Selanjutnya beliau menegaskan dan memotivasi saya demikian ; "Ada banyak sekali kemungkinan untuk dapat terjadinya fenomena déjà vu, yang tadi adalah kemungkinan pertama. Masih banyak kemungkinan-kemungkinan yang lain, salah satunya adalah karena batin dan pikiran kita tidak atau belum terarah dengan baik. Setiap makhluk memiliki potensi yang besar untuk mengalami ini jika batin dan pikiran mereka tidak terbiasa untuk diarahkan mengamati proses hidupnya dari waktu ke waktu. Jangan biarkan dirimu mencari keramaian dan kesibukkan diluar sana untuk sekedar menutupi kesepian yang ada didalam batin, karena Jika kondisi ini dibiarkan berlama-lama maka kamu tidak akan pernah merasakan kekuatan dari ‘perubahan’ dan kamu tidak akan pernah tahu kapan mereka datang dan kapan mereka pergi, apakah mereka adalah sesuatu yang sama atau berbeda.

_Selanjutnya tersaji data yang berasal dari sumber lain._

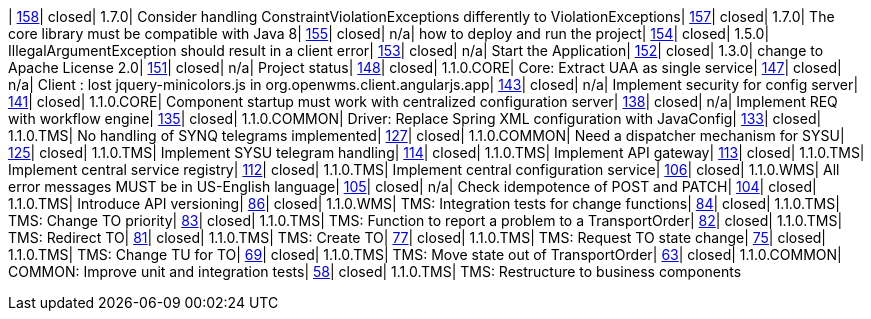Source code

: | https://www.github.com/openwms/org.openwms/issues/158[158]| closed| 1.7.0| Consider handling ConstraintViolationExceptions differently to ViolationExceptions| https://www.github.com/openwms/org.openwms/issues/157[157]| closed| 1.7.0| The core library must be compatible with Java 8| https://www.github.com/openwms/org.openwms/issues/155[155]| closed| n/a| how to deploy and run the project| https://www.github.com/openwms/org.openwms/issues/154[154]| closed| 1.5.0| IllegalArgumentException should result in a client error| https://www.github.com/openwms/org.openwms/issues/153[153]| closed| n/a| Start the Application| https://www.github.com/openwms/org.openwms/issues/152[152]| closed| 1.3.0| change to Apache License 2.0| https://www.github.com/openwms/org.openwms/issues/151[151]| closed| n/a| Project status| https://www.github.com/openwms/org.openwms/issues/148[148]| closed| 1.1.0.CORE| Core: Extract UAA as single service| https://www.github.com/openwms/org.openwms/issues/147[147]| closed| n/a| Client : lost jquery-minicolors.js in org.openwms.client.angularjs.app| https://www.github.com/openwms/org.openwms/issues/143[143]| closed| n/a| Implement security for config server| https://www.github.com/openwms/org.openwms/issues/141[141]| closed| 1.1.0.CORE| Component startup must work with centralized configuration server| https://www.github.com/openwms/org.openwms/issues/138[138]| closed| n/a| Implement REQ with workflow engine| https://www.github.com/openwms/org.openwms/issues/135[135]| closed| 1.1.0.COMMON| Driver: Replace Spring XML configuration with JavaConfig| https://www.github.com/openwms/org.openwms/issues/133[133]| closed| 1.1.0.TMS| No handling of SYNQ telegrams implemented| https://www.github.com/openwms/org.openwms/issues/127[127]| closed| 1.1.0.COMMON| Need a dispatcher mechanism for SYSU| https://www.github.com/openwms/org.openwms/issues/125[125]| closed| 1.1.0.TMS| Implement SYSU telegram handling| https://www.github.com/openwms/org.openwms/issues/114[114]| closed| 1.1.0.TMS| Implement API gateway| https://www.github.com/openwms/org.openwms/issues/113[113]| closed| 1.1.0.TMS| Implement central service registry| https://www.github.com/openwms/org.openwms/issues/112[112]| closed| 1.1.0.TMS| Implement central configuration service| https://www.github.com/openwms/org.openwms/issues/106[106]| closed| 1.1.0.WMS| All error messages MUST be in US-English language| https://www.github.com/openwms/org.openwms/issues/105[105]| closed| n/a| Check idempotence of POST and PATCH| https://www.github.com/openwms/org.openwms/issues/104[104]| closed| 1.1.0.TMS| Introduce API versioning| https://www.github.com/openwms/org.openwms/issues/86[86]| closed| 1.1.0.WMS| TMS: Integration tests for change functions| https://www.github.com/openwms/org.openwms/issues/84[84]| closed| 1.1.0.TMS| TMS: Change TO priority| https://www.github.com/openwms/org.openwms/issues/83[83]| closed| 1.1.0.TMS| TMS: Function to report a problem to a TransportOrder| https://www.github.com/openwms/org.openwms/issues/82[82]| closed| 1.1.0.TMS| TMS: Redirect TO| https://www.github.com/openwms/org.openwms/issues/81[81]| closed| 1.1.0.TMS| TMS: Create TO| https://www.github.com/openwms/org.openwms/issues/77[77]| closed| 1.1.0.TMS| TMS: Request TO state change| https://www.github.com/openwms/org.openwms/issues/75[75]| closed| 1.1.0.TMS| TMS: Change TU for TO| https://www.github.com/openwms/org.openwms/issues/69[69]| closed| 1.1.0.TMS| TMS: Move state out of TransportOrder| https://www.github.com/openwms/org.openwms/issues/63[63]| closed| 1.1.0.COMMON| COMMON: Improve unit and integration tests| https://www.github.com/openwms/org.openwms/issues/58[58]| closed| 1.1.0.TMS| TMS: Restructure to business components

Jika kamu terus berlatih untuk selalu hidup dari waktu ke waktu, maka tidak akan ada yang dua jika yang satu tidak ada."
Sejak saat itu saya terus berlatih untuk selalu sadar dan mengamati proses hidup dari waktu ke waktu. Saya mengamati, mungkin beberapa kejadian hampir serupa, tetapi tidak benar-benar sama, dan itu adalah kekuatan dari perubahan. Saya telah menyingkirkan sedikit biang-biang ketidaktahuan dan tidak perlu khawatir akan terjangkiti penyakit kejiwaan yang aneh lagi. Sampai dengan saat ini, saya belum pernah bertemu dengan si ‘DJ’ lagi dan saya yakin tidak akan pernah. Svaha.